Lets revamp the above example with a mutex.
// Mutex for protecting the fifo
std::mutex lock;
// Counts how many times any of the threads has run a loop
int shared_thread_loops = 0;
void increment_thread_1(){
while(true){
// Do stuff in thread 1
lock.lock(); // Atomic operations between enter() and leave()
shared_thread_loops++;
lock.unlock();
}
}
void increment_thread_2(){
while(true){
// Do stuff in thread 2
lock.lock(); // Atomic operations between enter() and leave()
shared_thread_loops++;
lock.unlock();
// Any pending interrupts & task switches will occur here.
}
}
Beware the dreaded deadlock... If threads need to lock multiple mutexes to get access to a resource, each thread might end up owning one of them and waiting for the other one, which will hang both threads forever.
Counting Semaphores are typically used for signaling between two threads that an event is ready to run. A task or thread that "pends" or "waits" for the semaphore will be paused by the OS, consuming no CPU.
https://en.cppreference.com/w/cpp/thread/counting_semaphore https://en.cppreference.com/w/cpp/container/queue
We'll start by adding a semaphore to the previous embedded program to prevent 100% CPU usage. We'll also use a circular buffer as a FIFO so multiple bytes can be queued in the ISR.
// Shared with the interrupt service routine
IsrSafeCircularBuffer <char> _rxFifo;
std::counting_semaphore _rxflag{0};
// Interrupt service routine, triggered by UART0 hardware receiving a byte.
static void uart0_isr(){
_rxFifo.push_back(*UART0_RX_PTR); // Push the new item onto the queue
_rxflag.release(); // Release uart_task!
}
The uart_task thread now sleeps until there is something to process, no longer consuming 100% CPU
int uart_task(){
char rxbuf[256];
int rxidx = 0;
// Set up the UART, give it pointer to the ISR.
uart0_setup(uart0_isr);
while(true){
// ** Puts the task to sleep until there is something to process**
_rxflag.acquire();
// We only get here if _rxFlag has been signaled!
// Fetch character and add to rxbuf
const char c = _rxFifo.pop_front();
rxbuf[rxidx++] = c;
if ('\0' == c){
std::cout << "Received " << rxbuf << " from UART." << std::endl;
rxidx = 0;
}
}
}Look at the code above.
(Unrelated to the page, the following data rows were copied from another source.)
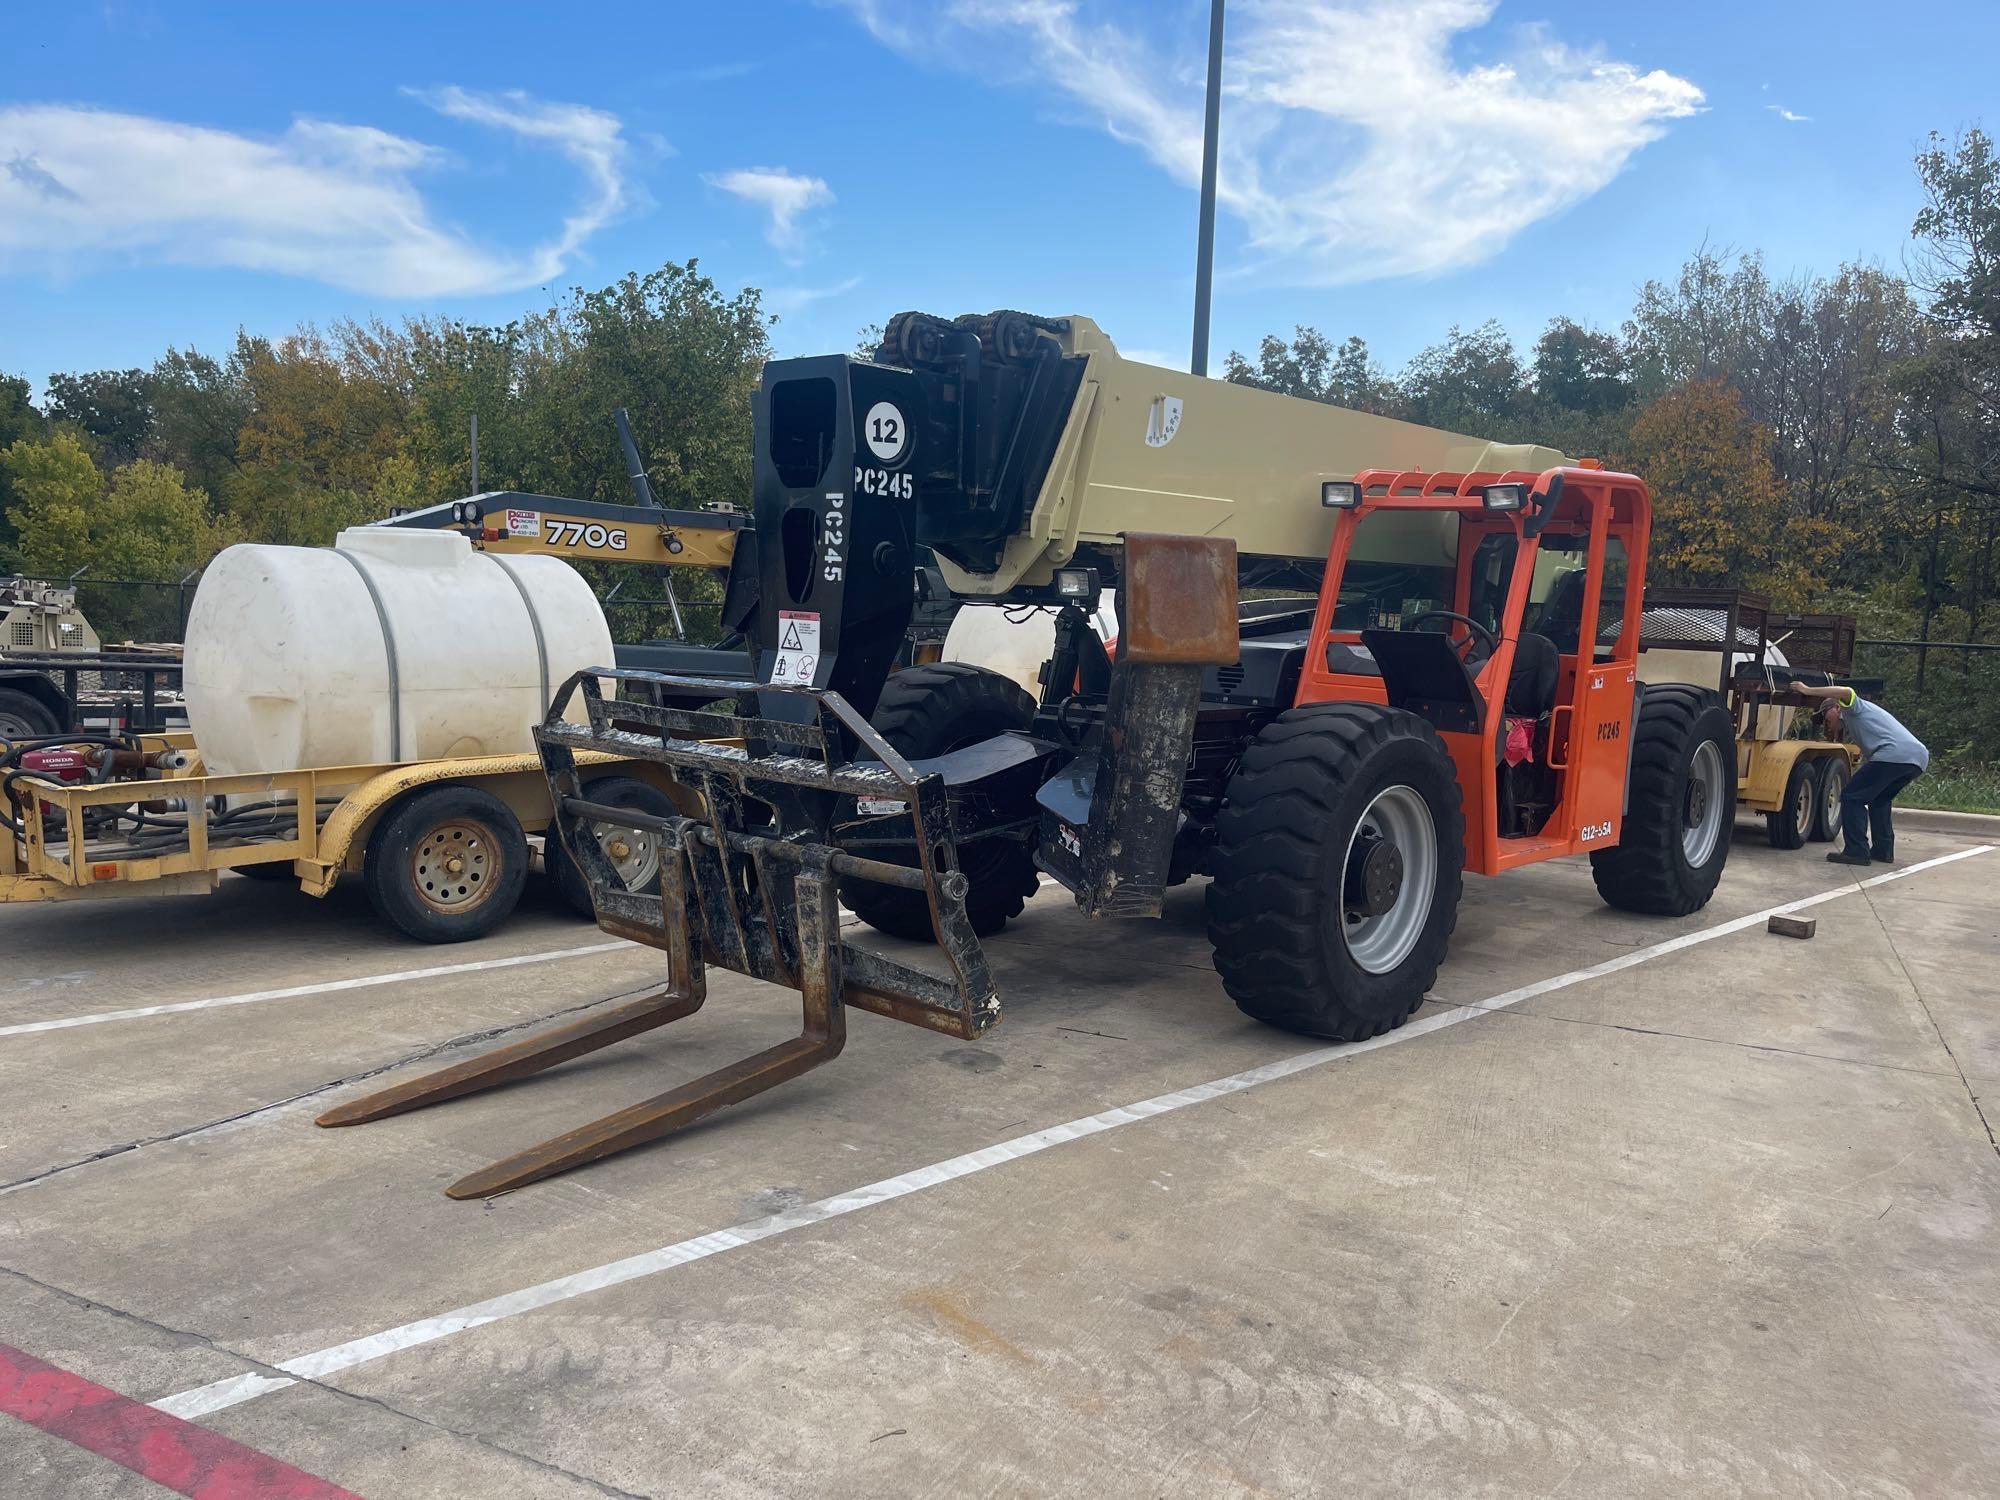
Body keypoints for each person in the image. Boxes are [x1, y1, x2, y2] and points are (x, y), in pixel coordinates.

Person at [1794, 684, 1929, 867]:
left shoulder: (1853, 708)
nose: (1825, 722)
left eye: (1825, 716)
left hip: (1893, 755)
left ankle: (1856, 851)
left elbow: (1846, 691)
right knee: (1879, 800)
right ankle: (1883, 851)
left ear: (1837, 708)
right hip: (1916, 758)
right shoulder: (1861, 720)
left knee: (1851, 797)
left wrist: (1808, 690)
How do we know that there will always be a character to fetch from the queue in _rxFifo?
const char c = _rxFifo.pop_front();
rxbuf[rxidx++] = c;Answer Because the std::counting_semaphore has hooks to the OS in it that guarantee that the task calling acquire() will only run if the counting_semaphore has been released > 0 times.
Using the counting semaphore means that our task now only runs if there is data in the queue to process.
@startuml
concise "UART0 Hardware" as uart
robust "Interrupt" as int
robust "uart_task" as task
int has run,wait
task has run,sleep
@0
uart is {-}
int is wait
task is run
@50
task->task:acquire()
int is wait
task is sleep
@200
uart->int
uart is pending
int is run
@250
uart is {-}
uart->int:'h'
int->task:release()
int is wait
task is run
@300
task is sleep
task->task:acquire()
@400
uart->int
uart is pending
int is run
@450
uart is {-}
uart->int:'i'
int->task:release()
int is wait
task is run
@500
task is sleep
task->task:acquire()
@endumlDuring "sleep" above, uart_task will enter a sleeping state in the OS, allowing other tasks to run. If there are no other tasks to run, an embedded system will enter a low-power "idle" state, waiting for the next event to wake up a task.